Activation of LILRB2 signal pathway in temporal lobe epilepsy patients and in a pilocarpine induced epilepsy model

• The expression of LILRB2/PirB in patients with intractable TLE and model mice was dramatically increased, respectively.
• The downstream molecules of LILRB2/PirB have been activated in the epileptic foci of TLE patients.
• LILRB2/PirB and its downstream factors are highly expressed in neurons and astrocytes.
• The protein levels of LILRB2 negatively correlated with the frequency of seizures in TLE patients.

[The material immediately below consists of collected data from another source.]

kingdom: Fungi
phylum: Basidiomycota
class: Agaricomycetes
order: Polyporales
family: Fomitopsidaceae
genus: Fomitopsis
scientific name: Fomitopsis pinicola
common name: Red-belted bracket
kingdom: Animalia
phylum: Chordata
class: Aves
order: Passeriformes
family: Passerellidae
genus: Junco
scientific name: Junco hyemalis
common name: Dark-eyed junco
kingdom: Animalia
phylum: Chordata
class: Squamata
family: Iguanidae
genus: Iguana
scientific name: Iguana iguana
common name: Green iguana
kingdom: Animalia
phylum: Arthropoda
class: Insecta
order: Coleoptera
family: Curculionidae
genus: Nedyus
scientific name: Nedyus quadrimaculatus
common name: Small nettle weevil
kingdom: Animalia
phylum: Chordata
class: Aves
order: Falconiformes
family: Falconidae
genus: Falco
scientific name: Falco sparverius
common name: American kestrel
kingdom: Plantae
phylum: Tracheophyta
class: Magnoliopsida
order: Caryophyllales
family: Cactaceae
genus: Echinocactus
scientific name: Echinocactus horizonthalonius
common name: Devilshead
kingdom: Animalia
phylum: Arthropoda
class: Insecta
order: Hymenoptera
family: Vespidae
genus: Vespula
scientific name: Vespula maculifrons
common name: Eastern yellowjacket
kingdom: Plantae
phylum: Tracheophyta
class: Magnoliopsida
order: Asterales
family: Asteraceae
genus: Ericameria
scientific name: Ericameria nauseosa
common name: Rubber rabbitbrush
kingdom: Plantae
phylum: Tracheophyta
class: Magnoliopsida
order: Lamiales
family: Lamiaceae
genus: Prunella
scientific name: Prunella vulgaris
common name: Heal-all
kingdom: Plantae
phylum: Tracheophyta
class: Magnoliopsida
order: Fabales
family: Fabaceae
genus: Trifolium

Temporal lobe epilepsy (TLE) is a frequent form of focal intractable epilepsy in adults, but the specific mechanism underlying the epileptogenesis of TLE is still unknown. Human leukocyte immunoglobulin-like receptor B2 (LILRB2) (the murine homolog gene called paired immunoglobulin-like receptor B, or PirB), participates in the process of synaptic plasticity and neurite growth in the central nervous system (CNS), suggesting a potential role of LILRB2 in epilepsy. However, the expression pattern of LILRB2 and the downstream molecular signal in intractable TLE remains poorly understood. In the present study, western blotting and immunohistochemistry results showed that LILRB2 expression was upregulated in the temporal neocortex of patients with TLE. Moreover, protein levels of LILRB2 negatively correlated with the frequency of seizures in TLE patients. In the pilocarpine-induced C57BL/6 mouse model, PirB upregulation in the hippocampus began 12 h after status epilepticus (SE), reached a peak at 7 days and then maintained a significantly high level until day 60. Similarly, we found a remarkable increase in PirB expression at 1 day, 7 days and30days post-SE in the temporal cortex. Double-labeled immunofluorescence showed that LILRB2/PirB were highly expressed in neurons and astrocytes but not microglia. In addition, protein levels of POSH, SHROOM3, ROCK1 and ROCK2, the important downstream factors of the LILRB2 pathway, were significantly increased in the epileptic foci of TLE patients and located on the NeuN-positive neurons and GFAP-positive astrocytes. Taken together, our results indicate that LILRB2/PirB may be involved in the process of TLE.